原文材料:
##########

如何提取PDF文件中表格数据到数据库中
[此贴子已经被作者于2023/9/15 19:11:12编辑过]
Dim reader As New iTextSharp.text.pdf.PdfReader("d:\test.pdf")
Dim n As Integer = reader.NumberOfPages
Dim str As String = ""
For i As Integer = 1 To n
Dim strategy As object = New iTextSharp.text.pdf.parser.SimpleTextExtractionStrategy()
Dim currentText As String = iTextSharp.text.pdf.parser.PdfTextExtractor.GetTextFromPage(Reader, i, strategy)
currentText = Encoding.UTF8.GetString(ASCIIEncoding.Convert(Encoding.[Default], Encoding.UTF8, Encoding.[Default].GetBytes(currentText)))
str &= currentText
Next
msgbox(str)
reader.Close()
此主题相关图片如下:1694773476332.jpg

此主题相关图片如下:rrr.jpg

[此贴子已经被作者于2023/9/15 18:29:49编辑过]
可能.net版本问题,要引用.net 4.0的iTextSharp.dll
Dim doc As org.apache.pdfbox.pdmodel.PDDocument = Nothing
Try
doc = org.apache.pdfbox.pdmodel.PDDocument.load("d:\AAA.pdf")

##########

练习任务 1: 关于提取PDF表格数据的帖子里，有一条回复说问题可能出在哪里，并建议引用哪个版本的iTextSharp.dll？
练习任务 2: 接着关于提取PDF表格数据的帖子往下写，从原文最后一行之后续起。
列表是另一份独立的材料，与原文无关。

##########

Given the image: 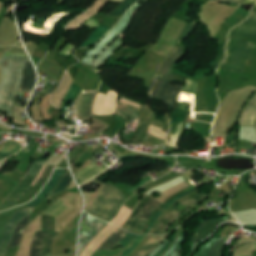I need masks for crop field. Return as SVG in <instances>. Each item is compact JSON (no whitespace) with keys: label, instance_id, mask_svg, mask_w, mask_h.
Here are the masks:
<instances>
[{"label":"crop field","instance_id":"a9b5d70f","mask_svg":"<svg viewBox=\"0 0 256 256\" xmlns=\"http://www.w3.org/2000/svg\"><path fill=\"white\" fill-rule=\"evenodd\" d=\"M124 45L122 39H117L113 45L105 50L101 55L97 57L94 63V69L100 65H105L107 59L111 57L119 48Z\"/></svg>","mask_w":256,"mask_h":256},{"label":"crop field","instance_id":"34b2d1b8","mask_svg":"<svg viewBox=\"0 0 256 256\" xmlns=\"http://www.w3.org/2000/svg\"><path fill=\"white\" fill-rule=\"evenodd\" d=\"M237 37L235 35L231 36L228 55L221 68L241 73L256 44L239 40Z\"/></svg>","mask_w":256,"mask_h":256},{"label":"crop field","instance_id":"d23c7cc5","mask_svg":"<svg viewBox=\"0 0 256 256\" xmlns=\"http://www.w3.org/2000/svg\"><path fill=\"white\" fill-rule=\"evenodd\" d=\"M150 180H152L151 177H149V178H147V179H145V180L139 182L138 184H136L135 186H133L132 188H130V189L127 190V191H129V192L131 193V192L134 191L136 188H138V187L144 185L145 183L149 182Z\"/></svg>","mask_w":256,"mask_h":256},{"label":"crop field","instance_id":"c21b1889","mask_svg":"<svg viewBox=\"0 0 256 256\" xmlns=\"http://www.w3.org/2000/svg\"><path fill=\"white\" fill-rule=\"evenodd\" d=\"M194 190H196V188H194V189H192V190H190V191H188V192H186V193H184V194H182V195L176 197V198L173 199L170 203H168V204L164 207V209L166 210L173 202H175L176 200L180 199L181 197L185 196L186 194H188V193H190V192H192V191H194ZM160 214H162V212H159V213L157 214L156 218L153 220V222L151 223L150 227L148 228L146 234H148V232L150 231V229L152 228V226L154 225V223L156 222V220L158 219V217H159Z\"/></svg>","mask_w":256,"mask_h":256},{"label":"crop field","instance_id":"25e5ab78","mask_svg":"<svg viewBox=\"0 0 256 256\" xmlns=\"http://www.w3.org/2000/svg\"><path fill=\"white\" fill-rule=\"evenodd\" d=\"M171 235L168 237V239L160 246L158 247L150 256H153L156 252H158L161 248L165 246L167 242H169Z\"/></svg>","mask_w":256,"mask_h":256},{"label":"crop field","instance_id":"d32e631a","mask_svg":"<svg viewBox=\"0 0 256 256\" xmlns=\"http://www.w3.org/2000/svg\"><path fill=\"white\" fill-rule=\"evenodd\" d=\"M45 167H46V165L44 166V168L42 169L40 175L36 178V180L33 182L32 185H34L35 182L40 178V176L42 175V173H43ZM53 168H54V166L48 165L47 168H46V170H45V172H44V174H43V175L41 176V178L36 182L35 185H44L45 182L48 180V178H49V176H50V174H51ZM50 177H51V176H50Z\"/></svg>","mask_w":256,"mask_h":256},{"label":"crop field","instance_id":"f4fd0767","mask_svg":"<svg viewBox=\"0 0 256 256\" xmlns=\"http://www.w3.org/2000/svg\"><path fill=\"white\" fill-rule=\"evenodd\" d=\"M152 198L147 196L143 199L141 203L137 206L133 214L130 216V218L127 220V222L124 224L123 229L127 230L128 227L133 223V221L136 219L137 215L140 213V211L143 209V207L151 200ZM162 204L158 203L155 200H151L142 210L138 218L148 221L151 214ZM152 207V210L149 211V208ZM136 219L135 222L130 226L128 231L139 234L141 228L144 226L146 221ZM143 229V228H142Z\"/></svg>","mask_w":256,"mask_h":256},{"label":"crop field","instance_id":"73cf0c24","mask_svg":"<svg viewBox=\"0 0 256 256\" xmlns=\"http://www.w3.org/2000/svg\"><path fill=\"white\" fill-rule=\"evenodd\" d=\"M244 0H222V2H227V3H234V4H242Z\"/></svg>","mask_w":256,"mask_h":256},{"label":"crop field","instance_id":"ac0d7876","mask_svg":"<svg viewBox=\"0 0 256 256\" xmlns=\"http://www.w3.org/2000/svg\"><path fill=\"white\" fill-rule=\"evenodd\" d=\"M126 200V197L118 189L106 183L100 194L85 211L110 222L119 213Z\"/></svg>","mask_w":256,"mask_h":256},{"label":"crop field","instance_id":"4177f3b9","mask_svg":"<svg viewBox=\"0 0 256 256\" xmlns=\"http://www.w3.org/2000/svg\"><path fill=\"white\" fill-rule=\"evenodd\" d=\"M111 28L106 27L100 24L95 31L90 35V37L83 42L79 48L88 47L94 45L99 39H101L107 32H109Z\"/></svg>","mask_w":256,"mask_h":256},{"label":"crop field","instance_id":"bd1437ed","mask_svg":"<svg viewBox=\"0 0 256 256\" xmlns=\"http://www.w3.org/2000/svg\"><path fill=\"white\" fill-rule=\"evenodd\" d=\"M43 230L55 232L56 217L42 214Z\"/></svg>","mask_w":256,"mask_h":256},{"label":"crop field","instance_id":"e52e79f7","mask_svg":"<svg viewBox=\"0 0 256 256\" xmlns=\"http://www.w3.org/2000/svg\"><path fill=\"white\" fill-rule=\"evenodd\" d=\"M45 161H35L31 170L27 173L24 179L20 182L14 192L8 196L2 205H0V211L6 210L11 205L17 202V200L26 192L35 178L38 176L39 172L41 171Z\"/></svg>","mask_w":256,"mask_h":256},{"label":"crop field","instance_id":"8a807250","mask_svg":"<svg viewBox=\"0 0 256 256\" xmlns=\"http://www.w3.org/2000/svg\"><path fill=\"white\" fill-rule=\"evenodd\" d=\"M27 60L28 57L9 51L1 59L4 79L0 86V110L7 111L8 116L11 117L14 97L19 90L23 67ZM6 63L9 65L6 66Z\"/></svg>","mask_w":256,"mask_h":256},{"label":"crop field","instance_id":"5866460e","mask_svg":"<svg viewBox=\"0 0 256 256\" xmlns=\"http://www.w3.org/2000/svg\"><path fill=\"white\" fill-rule=\"evenodd\" d=\"M145 238V236H138L127 248L126 250L122 253L121 256H129L135 249L136 247L142 242V240Z\"/></svg>","mask_w":256,"mask_h":256},{"label":"crop field","instance_id":"0bd39190","mask_svg":"<svg viewBox=\"0 0 256 256\" xmlns=\"http://www.w3.org/2000/svg\"><path fill=\"white\" fill-rule=\"evenodd\" d=\"M149 125H140L133 142H143Z\"/></svg>","mask_w":256,"mask_h":256},{"label":"crop field","instance_id":"dd49c442","mask_svg":"<svg viewBox=\"0 0 256 256\" xmlns=\"http://www.w3.org/2000/svg\"><path fill=\"white\" fill-rule=\"evenodd\" d=\"M211 195H208L204 192L189 198L187 200H184L180 202L179 206L174 209L173 211L169 212L165 218L160 222V224L157 226L154 234H156L158 231H161L160 234H166L169 227L173 224V222L186 210L189 208L201 203L206 198L210 197Z\"/></svg>","mask_w":256,"mask_h":256},{"label":"crop field","instance_id":"c035e120","mask_svg":"<svg viewBox=\"0 0 256 256\" xmlns=\"http://www.w3.org/2000/svg\"><path fill=\"white\" fill-rule=\"evenodd\" d=\"M197 84H198L197 82H195V81H193V80L188 78V80H187V82H186V84H185V86H184L182 91L183 92H192V93L195 94Z\"/></svg>","mask_w":256,"mask_h":256},{"label":"crop field","instance_id":"d1516ede","mask_svg":"<svg viewBox=\"0 0 256 256\" xmlns=\"http://www.w3.org/2000/svg\"><path fill=\"white\" fill-rule=\"evenodd\" d=\"M65 173L64 169H56L49 180V182L46 184V186L42 189V191L38 194V196L31 202L27 203L24 208L29 207H37V205L50 193V191L56 186L62 175ZM62 179V178H61ZM60 182V181H59ZM58 185V184H57Z\"/></svg>","mask_w":256,"mask_h":256},{"label":"crop field","instance_id":"cbeb9de0","mask_svg":"<svg viewBox=\"0 0 256 256\" xmlns=\"http://www.w3.org/2000/svg\"><path fill=\"white\" fill-rule=\"evenodd\" d=\"M96 93H89L80 96L76 104V114L78 118H91V108Z\"/></svg>","mask_w":256,"mask_h":256},{"label":"crop field","instance_id":"89e229c0","mask_svg":"<svg viewBox=\"0 0 256 256\" xmlns=\"http://www.w3.org/2000/svg\"><path fill=\"white\" fill-rule=\"evenodd\" d=\"M247 3H256V0H246L243 4H247Z\"/></svg>","mask_w":256,"mask_h":256},{"label":"crop field","instance_id":"b54c1fbb","mask_svg":"<svg viewBox=\"0 0 256 256\" xmlns=\"http://www.w3.org/2000/svg\"><path fill=\"white\" fill-rule=\"evenodd\" d=\"M182 125H183V123L179 124L178 131H177L176 135H171L168 146H172V147L175 146L176 140H177V138H178V136H179V134L181 132Z\"/></svg>","mask_w":256,"mask_h":256},{"label":"crop field","instance_id":"733c2abd","mask_svg":"<svg viewBox=\"0 0 256 256\" xmlns=\"http://www.w3.org/2000/svg\"><path fill=\"white\" fill-rule=\"evenodd\" d=\"M127 234V232L123 230L117 231L113 236H111L105 244L99 249L103 250L106 246L111 244L109 250L113 249V247ZM136 238V235L127 234L118 244L122 245L123 247H127L134 239Z\"/></svg>","mask_w":256,"mask_h":256},{"label":"crop field","instance_id":"5d738f31","mask_svg":"<svg viewBox=\"0 0 256 256\" xmlns=\"http://www.w3.org/2000/svg\"><path fill=\"white\" fill-rule=\"evenodd\" d=\"M193 26H194V24L187 25V26L184 28L183 32L181 33L179 40H181V39L187 37V36L191 33Z\"/></svg>","mask_w":256,"mask_h":256},{"label":"crop field","instance_id":"b80d0937","mask_svg":"<svg viewBox=\"0 0 256 256\" xmlns=\"http://www.w3.org/2000/svg\"><path fill=\"white\" fill-rule=\"evenodd\" d=\"M162 131H163V129H160V128L150 125L148 133L166 141L168 134L164 133Z\"/></svg>","mask_w":256,"mask_h":256},{"label":"crop field","instance_id":"e1f06a70","mask_svg":"<svg viewBox=\"0 0 256 256\" xmlns=\"http://www.w3.org/2000/svg\"><path fill=\"white\" fill-rule=\"evenodd\" d=\"M15 186L0 183V203L11 193Z\"/></svg>","mask_w":256,"mask_h":256},{"label":"crop field","instance_id":"1d83c4d3","mask_svg":"<svg viewBox=\"0 0 256 256\" xmlns=\"http://www.w3.org/2000/svg\"><path fill=\"white\" fill-rule=\"evenodd\" d=\"M184 241V231L182 232V234L180 235V237L178 238V240L176 241L175 245L172 247V249L165 255V256H182V251H183V247H182V243ZM181 251V254H178V251Z\"/></svg>","mask_w":256,"mask_h":256},{"label":"crop field","instance_id":"dbb93151","mask_svg":"<svg viewBox=\"0 0 256 256\" xmlns=\"http://www.w3.org/2000/svg\"><path fill=\"white\" fill-rule=\"evenodd\" d=\"M210 1H213V0H210Z\"/></svg>","mask_w":256,"mask_h":256},{"label":"crop field","instance_id":"5142ce71","mask_svg":"<svg viewBox=\"0 0 256 256\" xmlns=\"http://www.w3.org/2000/svg\"><path fill=\"white\" fill-rule=\"evenodd\" d=\"M256 122V93L246 105L239 121V126L254 127Z\"/></svg>","mask_w":256,"mask_h":256},{"label":"crop field","instance_id":"730fd06b","mask_svg":"<svg viewBox=\"0 0 256 256\" xmlns=\"http://www.w3.org/2000/svg\"><path fill=\"white\" fill-rule=\"evenodd\" d=\"M169 235V234H168ZM152 236L136 256H146L168 236Z\"/></svg>","mask_w":256,"mask_h":256},{"label":"crop field","instance_id":"d9b57169","mask_svg":"<svg viewBox=\"0 0 256 256\" xmlns=\"http://www.w3.org/2000/svg\"><path fill=\"white\" fill-rule=\"evenodd\" d=\"M110 0H98L86 13L72 21L65 30L78 29L87 19L101 10Z\"/></svg>","mask_w":256,"mask_h":256},{"label":"crop field","instance_id":"d8731c3e","mask_svg":"<svg viewBox=\"0 0 256 256\" xmlns=\"http://www.w3.org/2000/svg\"><path fill=\"white\" fill-rule=\"evenodd\" d=\"M82 225H84L85 230H89V237H82ZM107 223L96 219L87 213H84L82 223H81V233H80V243H79V254L85 248L86 244L101 230ZM83 236H88V231H84ZM78 254V256H79Z\"/></svg>","mask_w":256,"mask_h":256},{"label":"crop field","instance_id":"03da06ac","mask_svg":"<svg viewBox=\"0 0 256 256\" xmlns=\"http://www.w3.org/2000/svg\"><path fill=\"white\" fill-rule=\"evenodd\" d=\"M163 83H164V81H162V80H158V79L156 80V84L154 85V89L152 91V98L153 99L157 98V95H158Z\"/></svg>","mask_w":256,"mask_h":256},{"label":"crop field","instance_id":"750c4746","mask_svg":"<svg viewBox=\"0 0 256 256\" xmlns=\"http://www.w3.org/2000/svg\"><path fill=\"white\" fill-rule=\"evenodd\" d=\"M188 106L189 104H181L177 109V111L175 112V114L173 115L171 121H174V122L184 121L188 114V111H187Z\"/></svg>","mask_w":256,"mask_h":256},{"label":"crop field","instance_id":"5a996713","mask_svg":"<svg viewBox=\"0 0 256 256\" xmlns=\"http://www.w3.org/2000/svg\"><path fill=\"white\" fill-rule=\"evenodd\" d=\"M34 208L17 211L5 226L0 242V256H4L5 250L12 238L14 228L18 222L25 218Z\"/></svg>","mask_w":256,"mask_h":256},{"label":"crop field","instance_id":"dafd665d","mask_svg":"<svg viewBox=\"0 0 256 256\" xmlns=\"http://www.w3.org/2000/svg\"><path fill=\"white\" fill-rule=\"evenodd\" d=\"M224 239H213L206 243L196 256H219Z\"/></svg>","mask_w":256,"mask_h":256},{"label":"crop field","instance_id":"214f88e0","mask_svg":"<svg viewBox=\"0 0 256 256\" xmlns=\"http://www.w3.org/2000/svg\"><path fill=\"white\" fill-rule=\"evenodd\" d=\"M222 222H225V221L213 220V221L204 222L198 229L196 235L193 237L190 245L193 246L196 242L204 239Z\"/></svg>","mask_w":256,"mask_h":256},{"label":"crop field","instance_id":"425ffa30","mask_svg":"<svg viewBox=\"0 0 256 256\" xmlns=\"http://www.w3.org/2000/svg\"><path fill=\"white\" fill-rule=\"evenodd\" d=\"M177 231H178V229L176 230V232H177ZM176 232H175L174 235L172 236L170 242H169L163 249H161L155 256H159V255L171 244V242H172V240H173V238H174Z\"/></svg>","mask_w":256,"mask_h":256},{"label":"crop field","instance_id":"28ad6ade","mask_svg":"<svg viewBox=\"0 0 256 256\" xmlns=\"http://www.w3.org/2000/svg\"><path fill=\"white\" fill-rule=\"evenodd\" d=\"M100 94L101 93L98 94L97 99L94 103V114L95 115H115V114H97ZM117 100H118V95L113 91H109L108 94L102 93L98 113H115Z\"/></svg>","mask_w":256,"mask_h":256},{"label":"crop field","instance_id":"120bbe31","mask_svg":"<svg viewBox=\"0 0 256 256\" xmlns=\"http://www.w3.org/2000/svg\"><path fill=\"white\" fill-rule=\"evenodd\" d=\"M71 181H72V177L70 173L65 174L62 181L59 183L58 187L50 194V196L68 189Z\"/></svg>","mask_w":256,"mask_h":256},{"label":"crop field","instance_id":"bc2a9ffb","mask_svg":"<svg viewBox=\"0 0 256 256\" xmlns=\"http://www.w3.org/2000/svg\"><path fill=\"white\" fill-rule=\"evenodd\" d=\"M73 80L68 72V70L65 72L62 83L59 87V89L54 93V95L51 97V102L54 106L60 108L62 99L68 89L70 88Z\"/></svg>","mask_w":256,"mask_h":256},{"label":"crop field","instance_id":"ae1a2a85","mask_svg":"<svg viewBox=\"0 0 256 256\" xmlns=\"http://www.w3.org/2000/svg\"><path fill=\"white\" fill-rule=\"evenodd\" d=\"M22 147L15 145L8 141L5 146L0 150V160L3 159L6 156H10L16 152H18Z\"/></svg>","mask_w":256,"mask_h":256},{"label":"crop field","instance_id":"3316defc","mask_svg":"<svg viewBox=\"0 0 256 256\" xmlns=\"http://www.w3.org/2000/svg\"><path fill=\"white\" fill-rule=\"evenodd\" d=\"M49 232L45 231H38L35 233L34 241L31 247V255L30 256H41V251L42 248L36 249L35 247L37 246H42L43 240L45 236ZM58 233H49L44 241L43 244V251H42V256H50V249H51V243L54 240Z\"/></svg>","mask_w":256,"mask_h":256},{"label":"crop field","instance_id":"d3111659","mask_svg":"<svg viewBox=\"0 0 256 256\" xmlns=\"http://www.w3.org/2000/svg\"><path fill=\"white\" fill-rule=\"evenodd\" d=\"M137 0H124L109 16H123Z\"/></svg>","mask_w":256,"mask_h":256},{"label":"crop field","instance_id":"eef30255","mask_svg":"<svg viewBox=\"0 0 256 256\" xmlns=\"http://www.w3.org/2000/svg\"><path fill=\"white\" fill-rule=\"evenodd\" d=\"M29 222H30V218L28 216L24 220H22L20 223H18V225L14 231L13 238H12L7 250H9L11 247L19 246L22 231L28 225Z\"/></svg>","mask_w":256,"mask_h":256},{"label":"crop field","instance_id":"028f5c9d","mask_svg":"<svg viewBox=\"0 0 256 256\" xmlns=\"http://www.w3.org/2000/svg\"><path fill=\"white\" fill-rule=\"evenodd\" d=\"M225 46H226V44H223V45L219 46L218 57L213 61L211 66H213V67H215L217 69L219 68L220 64L225 59Z\"/></svg>","mask_w":256,"mask_h":256},{"label":"crop field","instance_id":"00972430","mask_svg":"<svg viewBox=\"0 0 256 256\" xmlns=\"http://www.w3.org/2000/svg\"><path fill=\"white\" fill-rule=\"evenodd\" d=\"M35 82H36L35 73L30 61L28 60V62L24 67V79L22 81L20 90L31 92Z\"/></svg>","mask_w":256,"mask_h":256},{"label":"crop field","instance_id":"1f2cbd36","mask_svg":"<svg viewBox=\"0 0 256 256\" xmlns=\"http://www.w3.org/2000/svg\"><path fill=\"white\" fill-rule=\"evenodd\" d=\"M154 80H155V79H154ZM153 84H154V81H153V83H152V85H151V87H150V90H151V88H152Z\"/></svg>","mask_w":256,"mask_h":256},{"label":"crop field","instance_id":"92a150f3","mask_svg":"<svg viewBox=\"0 0 256 256\" xmlns=\"http://www.w3.org/2000/svg\"><path fill=\"white\" fill-rule=\"evenodd\" d=\"M183 47L179 46L177 51L168 59L165 60V62L162 64L161 68L159 69L156 78L159 79H166V75L170 68L184 55L182 53Z\"/></svg>","mask_w":256,"mask_h":256},{"label":"crop field","instance_id":"4a817a6b","mask_svg":"<svg viewBox=\"0 0 256 256\" xmlns=\"http://www.w3.org/2000/svg\"><path fill=\"white\" fill-rule=\"evenodd\" d=\"M233 34L256 37V12L252 13L251 17L246 19L241 25H239Z\"/></svg>","mask_w":256,"mask_h":256},{"label":"crop field","instance_id":"412701ff","mask_svg":"<svg viewBox=\"0 0 256 256\" xmlns=\"http://www.w3.org/2000/svg\"><path fill=\"white\" fill-rule=\"evenodd\" d=\"M140 6L141 5L136 4L128 11L120 22L98 44L88 51L82 62L92 65L93 58L110 45L128 27L133 11Z\"/></svg>","mask_w":256,"mask_h":256},{"label":"crop field","instance_id":"22f410ed","mask_svg":"<svg viewBox=\"0 0 256 256\" xmlns=\"http://www.w3.org/2000/svg\"><path fill=\"white\" fill-rule=\"evenodd\" d=\"M173 77L174 76L172 75H168L157 98V100H164L165 102H167L169 105H172V106L184 85L182 84L180 87H176V88L171 87L169 84L172 82Z\"/></svg>","mask_w":256,"mask_h":256}]
</instances>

##########

参考答案 1: 可能是.net版本问题，要引用.net 4.0的iTextSharp.dll。

参考答案 2:
Dim pages = doc.getDocumentCatalog().getAllPages()
Dim pdfStripper = new org.apache.pdfbox.util.PDFTextStripper
Dim text = pdfStripper.getText(doc)
msgbox(text)
catch ex As exception
msgbox(ex.message)
Finally
If doc IsNot Nothing Then
doc.close()
End If
End Try
此主题相关图片如下:1697638434719.jpg

使用的第三方dll是.net 4.0的吗?复制到Foxtable安装目录了吗?
我用的是net4.0,
itextsharp.dll已复制了,但还是出错
我用下面代码是可以的
Dim reader As New iTextSharp.text.pdf.PdfReader("d:\AAA.pdf")
Dim n As Integer = reader.NumberOfPages
Dim str As String = ""
For i As Integer = 1 To n
Dim strategy As object = New iTextSharp.text.pdf.parser.SimpleTextExtractionStrategy()
Dim currentText As String = iTextSharp.text.pdf.parser.PdfTextExtractor.GetTextFromPage(Reader, i, strategy)
currentText = Encoding.UTF8.GetString(ASCIIEncoding.Convert(Encoding.[Default],
Encoding.UTF8,
Encoding.[Default].GetBytes(currentText)))
str &= currentText
Next
'msgbox(str)
Output.Show(str)
reader.Close()
但为什么用4楼时会出错???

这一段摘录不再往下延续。